Assigned task 1 =
Answer these questions using the office action excerpt.
(a) An application filed on or after what date is examined under the first inventor to file provisions of the AIA?
(b) Which claims are rejected under 35 U.S.C. 112(b)?
(c) In the quoted pre-AIA second paragraph, who regards the claimed subject matter as the invention?

DETAILED ACTION
Notice of Pre-AIA or AIA Status
The present application, filed on or after March 16, 2013, is being examined under the first inventor to file provisions of the AIA .
Claim Rejections - 35 USC § 112
The following is a quotation of 35 U.S.C. 112(b):
(b) CONCLUSION.—The specification shall conclude with one or more claims particularly pointing out and distinctly claiming the subject matter which the inventor or a joint inventor regards as the invention.
The following is a quotation of 35 U.S.C. 112 (pre-AIA ), second paragraph:
The specification shall conclude with one or more claims particularly pointing out and distinctly claiming the subject matter which the applicant regards as his invention.
Claims 8, 9-12, and 20 are rejected under 35 U.S.C. 112(b) or 35 U.S.C. 112 (pre-AIA ), second paragraph, as being indefinite for failing to particularly point out and distinctly claim the subject matter which the inventor or a joint inventor (or for applications subject to pre-AIA 35 U.S.C. 112, the applicant), regards as the invention.

[Collected data]
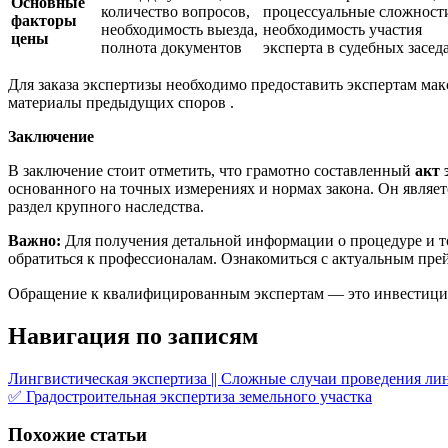
Основные
количество вопросов,
процессуальные сложност
факторы
необходимость выезда,
необходимость участия
цены
полнота документов
эксперта в судебных засед
Для заказа экспертизы необходимо предоставить экспертам мак
материалы предыдущих споров .
Заключение
В заключение стоит отметить, что грамотно составленный
акт 
основанного на точных измерениях и нормах закона. Он явля
раздел крупного наследства.
Важно:
Для получения детальной информации о процедуре и т
обратиться к профессионалам. Ознакомиться с актуальным пре
Обращение к квалифицированным экспертам — это инвестиция в
Навигация по записям
Лингвистическая экспертиза || Сложные случаи проведения лин
✅ Градостроительная экспертиза земельного участка
Похожие статьи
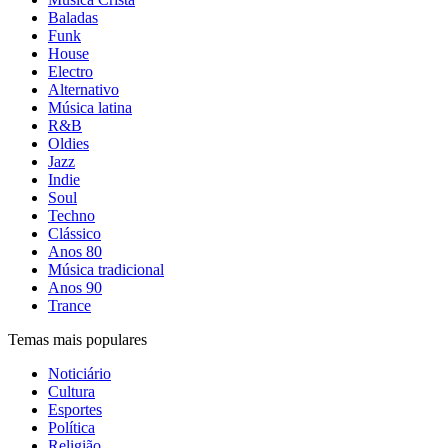
Baladas
Funk
House
Electro
Alternativo
Música latina
R&B
Oldies
Jazz
Indie
Soul
Techno
Clássico
Anos 80
Música tradicional
Anos 90
Trance
Temas mais populares
Noticiário
Cultura
Esportes
Política
Religião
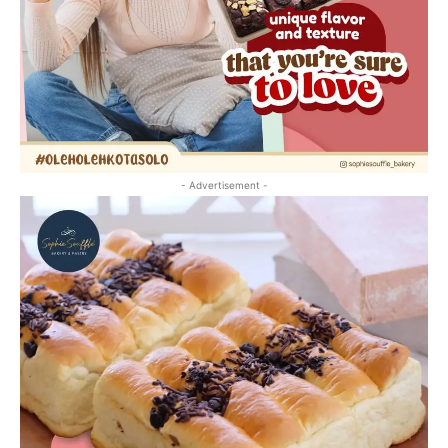
- Advertisement -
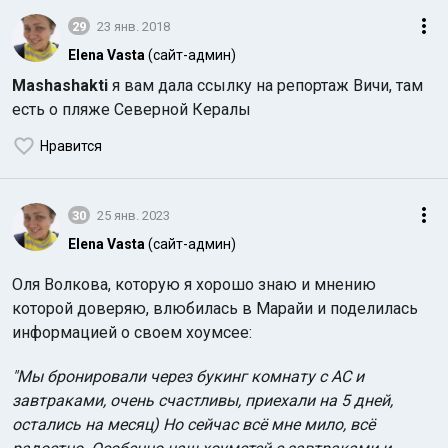
29
23 янв. 2018
Elena Vasta
(сайт-админ)
Mashashakti
я вам дала ссылку на репортаж Вичи, там
есть о пляже Северной Кералы
Нравится
30
25 янв. 2023
Elena Vasta
(сайт-админ)
Оля Волкова, которую я хорошо знаю и мнению
которой доверяю, влюбилась в Марайи и поделилась
информацией о своем хоумсее:
"Мы бронировали через букинг комнату с АС и
завтраками, очень счастливы, приехали на 5 дней,
остались на месяц) Но сейчас всё мне мило, всё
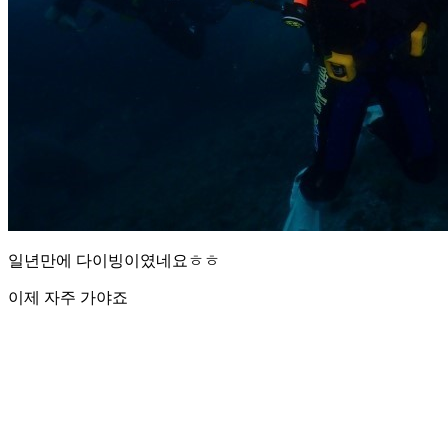
일년만에 다이빙이였네요ㅎㅎ
이제 자주 가야죠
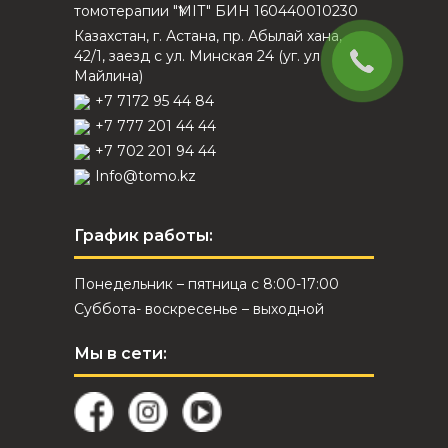
томотерапии "ҮМІТ" БИН 160440010230
Казахстан, г. Астана, пр. Абылай хана,
42/1, заезд с ул. Минская 24 (уг. ул
Майлина)
+7 7172 95 44 84
+7 777 201 44 44
+7 702 201 94 44
Info@tomo.kz
График работы:
Понедельник – пятница с 8:00-17:00
Суббота- воскресенье – выходной
Мы в сети:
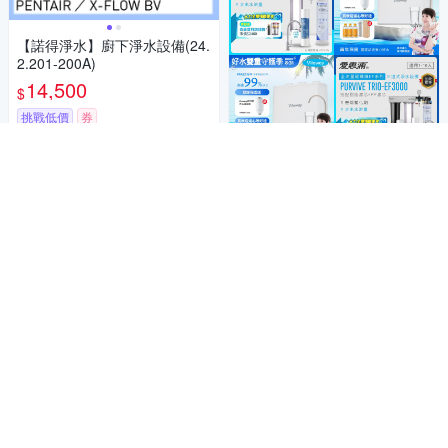
【諾得淨水】廚下淨水設備(24.
2.201-200A)
14,500
$
挑戰低價
券
加入購物車
(夜殺)淨水設備/濾芯限時再95折
滿1件享95折
Yahoo台灣電子商務 版權所有 © 2026 服務條款(
更新
)
客服中心
|
關於我們
|
購物須知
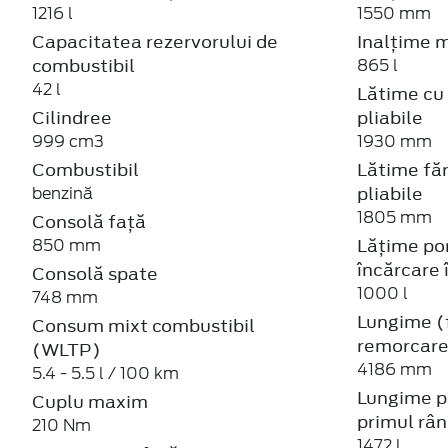
999 cm3
1930 mm
Combustibil
Lătime făr
pliabile
benzină
1805 mm
Consolă față
Lățime por
850 mm
încărcare 
Consolă spate
1000 l
748 mm
Lungime (f
Consum mixt combustibil
remorcare
(WLTP)
4186 mm
5.4 - 5.5 l / 100 km
Lungime p
Cuplu maxim
primul râ
210 Nm
1472 l
Ecartament față
Lungime p
1567 mm
rândul 2 
Ecartament spate
725 l
1526 mm
Masă in a
Emisii globale CO2 WLTP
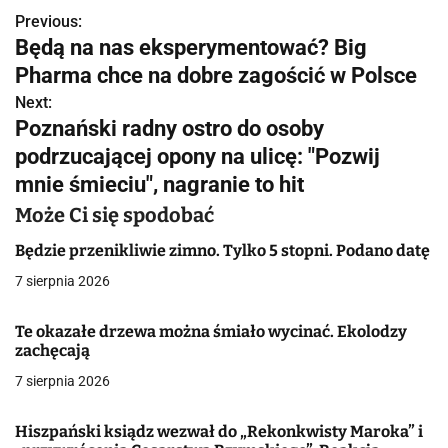
Previous:
N
Będą na nas eksperymentować? Big
a
Pharma chce na dobre zagościć w Polsce
w
Next:
Poznański radny ostro do osoby
i
podrzucającej opony na ulicę: "Pozwij
g
mnie śmieciu", nagranie to hit
a
Może Ci się spodobać
c
Będzie przenikliwie zimno. Tylko 5 stopni. Podano datę
7 sierpnia 2026
j
a
Te okazałe drzewa można śmiało wycinać. Ekolodzy
zachęcają
w
7 sierpnia 2026
p
Hiszpański ksiądz wezwał do „Rekonkwisty Maroka” i
i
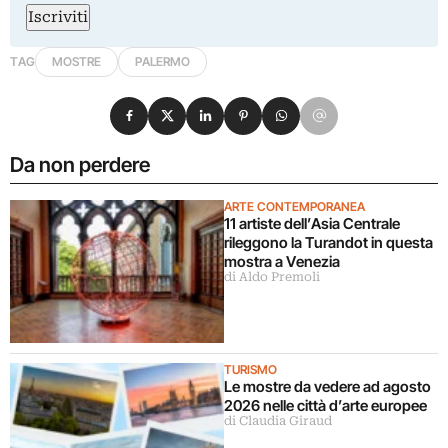
Iscriviti
TAG
MOSTRE
PALERMO
Condividi su Facebook
Condividi su X
Condividi su LinkedIn
Condividi su Pinterest
Condividi su WhatsApp
Condividi su Email
Da non perdere
ARTE CONTEMPORANEA
11 artiste dell’Asia Centrale
rileggono la Turandot in questa
mostra a Venezia
di Aldo Premoli
TURISMO
Le mostre da vedere ad agosto
2026 nelle città d’arte europee
di Claudia Giraud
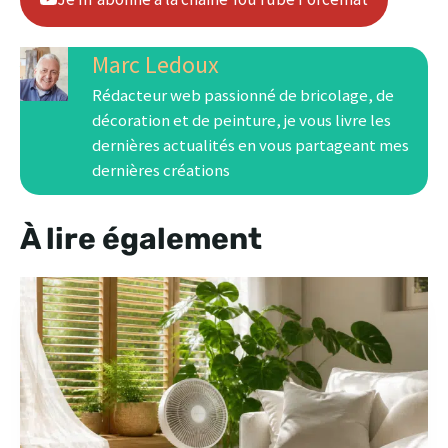
Marc Ledoux
Rédacteur web passionné de bricolage, de
décoration et de peinture, je vous livre les
dernières actualités en vous partageant mes
dernières créations
À lire également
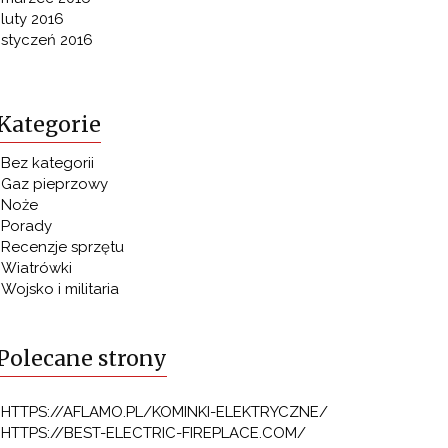
luty 2016
styczeń 2016
Kategorie
Bez kategorii
Gaz pieprzowy
Noże
Porady
Recenzje sprzętu
Wiatrówki
Wojsko i militaria
Polecane strony
HTTPS://AFLAMO.PL/KOMINKI-ELEKTRYCZNE/
HTTPS://BEST-ELECTRIC-FIREPLACE.COM/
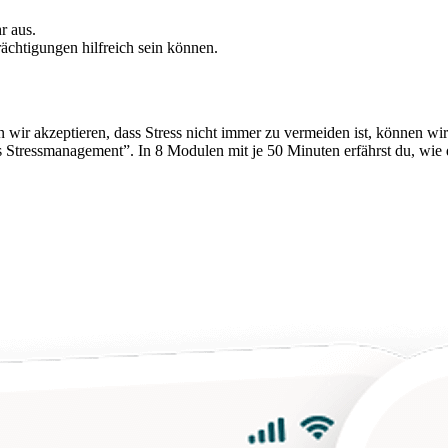
r aus.
rächtigungen hilfreich sein können.
wir akzeptieren, dass Stress nicht immer zu vermeiden ist, können wir
s Stressmanagement”. In 8 Modulen mit je 50 Minuten erfährst du, wie 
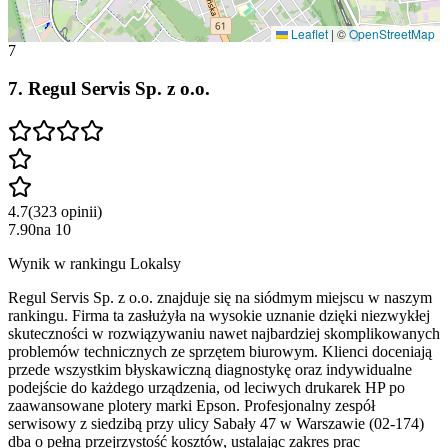
Leaflet
|
©
OpenStreetMap
7
7
.
Regul Servis Sp. z o.o.
4.7
(
323
opinii
)
7.90
na
10
Wynik w rankingu Lokalsy
Regul Servis Sp. z o.o. znajduje się na siódmym miejscu w naszym
rankingu. Firma ta zasłużyła na wysokie uznanie dzięki niezwykłej
skuteczności w rozwiązywaniu nawet najbardziej skomplikowanych
problemów technicznych ze sprzętem biurowym. Klienci doceniają
przede wszystkim błyskawiczną diagnostykę oraz indywidualne
podejście do każdego urządzenia, od leciwych drukarek HP po
zaawansowane plotery marki Epson. Profesjonalny zespół
serwisowy z siedzibą przy ulicy Sabały 47 w Warszawie (02-174)
dba o pełną przejrzystość kosztów, ustalając zakres prac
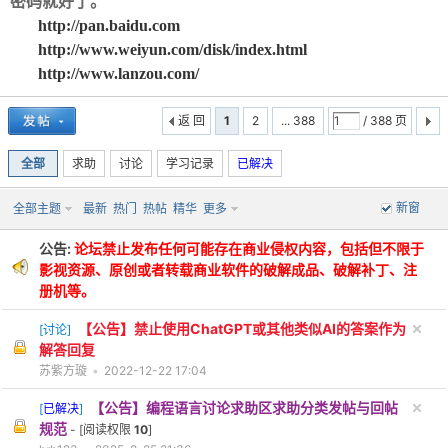
密码就好了。
http://pan.baidu.com
http://www.weiyun.com/disk/index.html
http://www.lanzou.com/
返 回
1
2
... 388
/ 388 页
-
全部
求助
讨论
学习记录
已解决
新窗
全部主题
最新
热门
热帖
精华
更多
公告:
论坛禁止发布任何可能存在商业侵权内容，包括但不限于
影视资源、原创或者转载商业软件的破解成品、破解补丁、注
册机等。
【公告】禁止使用ChatGPT或其他类似AI的答案作为
[
讨论
]
52
解答回复
苏紫方璇
•
2022-12-22 17:04
【公告】编程语言讨论求助区求助分类发帖与回帖
[
已解决
]
规范
- [阅读权限
10
]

Assigned task 2 = Print the collected data from its beginning down to and including the line containing "Похожие статьи", leaving out the pictures.

Answer box 1 =
(a) March 16, 2013
(b) Claims 8, 9-12, and 20
(c) The applicant

Answer box 2 =
Основные
количество вопросов,
процессуальные сложност
факторы
необходимость выезда,
необходимость участия
цены
полнота документов
эксперта в судебных засед
Для заказа экспертизы необходимо предоставить экспертам мак
материалы предыдущих споров .
Заключение
В заключение стоит отметить, что грамотно составленный
акт 
основанного на точных измерениях и нормах закона. Он явля
раздел крупного наследства.
Важно:
Для получения детальной информации о процедуре и т
обратиться к профессионалам. Ознакомиться с актуальным пре
Обращение к квалифицированным экспертам — это инвестиция в
Навигация по записям
Лингвистическая экспертиза || Сложные случаи проведения лин
✅ Градостроительная экспертиза земельного участка
Похожие статьи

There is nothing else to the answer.